If I want to be happy, the best thing to do is quit grabbing and snatching and, instead, make someone else happy. Of course, being a true Scotsman, I went about learning this the other way. Early in life I discovered that what I took from others was taken from me, that creating fear in others caused me to be afraid, that rejecting and mocking others led me to be rejected and ridiculed. Well, I didn’t actually figure it out early. It took many an encounter with the arrogant, the resentful, the cruel, and the ungrateful before my eyes were opened to the source of all the ugliness.
Even when I found I was the problem, it was hard to start being the solution. You have to sow that first crop in faith to get the seed for the next one. I had sown so much meanness that the field was overgrown with the briars and brambles of bitterness. I was going to have to be nice to people who were going to take advantage of my change of heart. I was going to have to risk a lot of pain and loss before I ever started reaping kindness and understanding.
At least that’s what I thought, and maybe it happened, but I don’t remember it. That’s not to say that I don’t remember a few incidents with a few individuals, but there was the grace of God. It was all around me, all the time. Looking back, I know that I was around a lot of really bad, even dangerous people and situations for quite a while, but I remember it as being almost blissful. Sometimes I feel a certain amount of nostalgia for those days. There was just so much grace. It was like getting thrown off a building and finding out you could fly.

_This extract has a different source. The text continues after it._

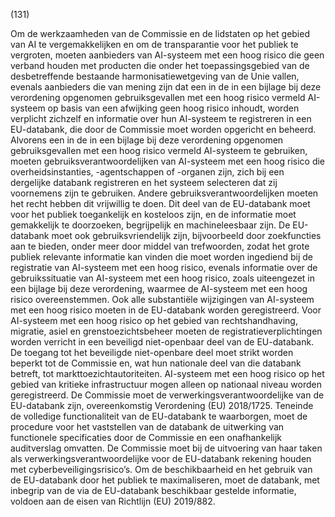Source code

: (131)

Om de werkzaamheden van de Commissie en de lidstaten op het gebied van AI te vergemakkelijken en om de transparantie voor het publiek te vergroten, moeten aanbieders van AI-systeem met een hoog risico die geen verband houden met producten die onder het toepassingsgebied van de desbetreffende bestaande harmonisatiewetgeving van de Unie vallen, evenals aanbieders die van mening zijn dat een in de in een bijlage bij deze verordening opgenomen gebruiksgevallen met een hoog risico vermeld AI-systeem op basis van een afwijking geen hoog risico inhoudt, worden verplicht zichzelf en informatie over hun AI-systeem te registreren in een EU-databank, die door de Commissie moet worden opgericht en beheerd. Alvorens een in de in een bijlage bij deze verordening opgenomen gebruiksgevallen met een hoog risico vermeld AI-systeem te gebruiken, moeten gebruiksverantwoordelijken van AI-systeem met een hoog risico die overheidsinstanties, -agentschappen of -organen zijn, zich bij een dergelijke databank registreren en het systeem selecteren dat zij voornemens zijn te gebruiken. Andere gebruiksverantwoordelijken moeten het recht hebben dit vrijwillig te doen. Dit deel van de EU-databank moet voor het publiek toegankelijk en kosteloos zijn, en de informatie moet gemakkelijk te doorzoeken, begrijpelijk en machineleesbaar zijn. De EU-databank moet ook gebruiksvriendelijk zijn, bijvoorbeeld door zoekfuncties aan te bieden, onder meer door middel van trefwoorden, zodat het grote publiek relevante informatie kan vinden die moet worden ingediend bij de registratie van AI-systeem met een hoog risico, evenals informatie over de gebruikssituatie van AI-systeem met een hoog risico, zoals uiteengezet in een bijlage bij deze verordening, waarmee de AI-systeem met een hoog risico overeenstemmen. Ook alle substantiële wijzigingen van AI-systeem met een hoog risico moeten in de EU-databank worden geregistreerd. Voor AI-systeem met een hoog risico op het gebied van rechtshandhaving, migratie, asiel en grenstoezichtsbeheer moeten de registratieverplichtingen worden verricht in een beveiligd niet-openbaar deel van de EU-databank. De toegang tot het beveiligde niet-openbare deel moet strikt worden beperkt tot de Commissie en, wat hun nationale deel van die databank betreft, tot markttoezichtautoriteiten. AI-systeem met een hoog risico op het gebied van kritieke infrastructuur mogen alleen op nationaal niveau worden geregistreerd. De Commissie moet de verwerkingsverantwoordelijke van de EU-databank zijn, overeenkomstig Verordening (EU) 2018/1725. Teneinde de volledige functionaliteit van de EU-databank te waarborgen, moet de procedure voor het vaststellen van de databank de uitwerking van functionele specificaties door de Commissie en een onafhankelijk auditverslag omvatten. De Commissie moet bij de uitvoering van haar taken als verwerkingsverantwoordelijke voor de EU-databank rekening houden met cyberbeveiligingsrisico’s. Om de beschikbaarheid en het gebruik van de EU-databank door het publiek te maximaliseren, moet de databank, met inbegrip van de via de EU-databank beschikbaar gestelde informatie, voldoen aan de eisen van Richtlijn (EU) 2019/882.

Still, it is a lesson I lose to some degree from time to time. It must be practiced constantly. The good news is that there are always plenty of opportunities to get back on track, to measure out to others the things I would want for myself. I can listen without criticism, speak without cynicism, and advise without condescension. I can apologize sometimes even when I know I’m not wrong. I can take the hit I don’t have coming, turn the cheek and carry someone’s load a mile that I don’t have to.
One more thing about forgiveness is that you can say, and Wuest’s Expanded Translation does say: Be setting free, and you shall be set free. Forgiveness is freedom.
If you’ve ever seen Rio Bravo … Angie Dickinson … What was I talking about? Oh, yeah, John Wayne, Dean Martin, Walter Brennan, and Ricky Nelson are holding Claude Akins in jail until the judge comes to town so Ol’ Claude can be tried for murder. But, Claude’s rich and ruthless brother and his small army of henchmen are going to try to break Claude out. So it happens that the good guys holding the prisoner are about as much prisoners as the criminal.
You can’t keep a prisoner without a jailer. If you don’t want to do that job, you have to let the prisoner go. Unlike the case in Rio Bravo, the Judge is always in town fully aware of whatever crime or trespass has been committed, knows all the circumstances, and has all the evidence. He will see that justice is done. We don’t have to worry about it. We are, by refusing to release the prisoner, keeping ourselves in bondage needlessly and preventing our own trespasses from being pardoned.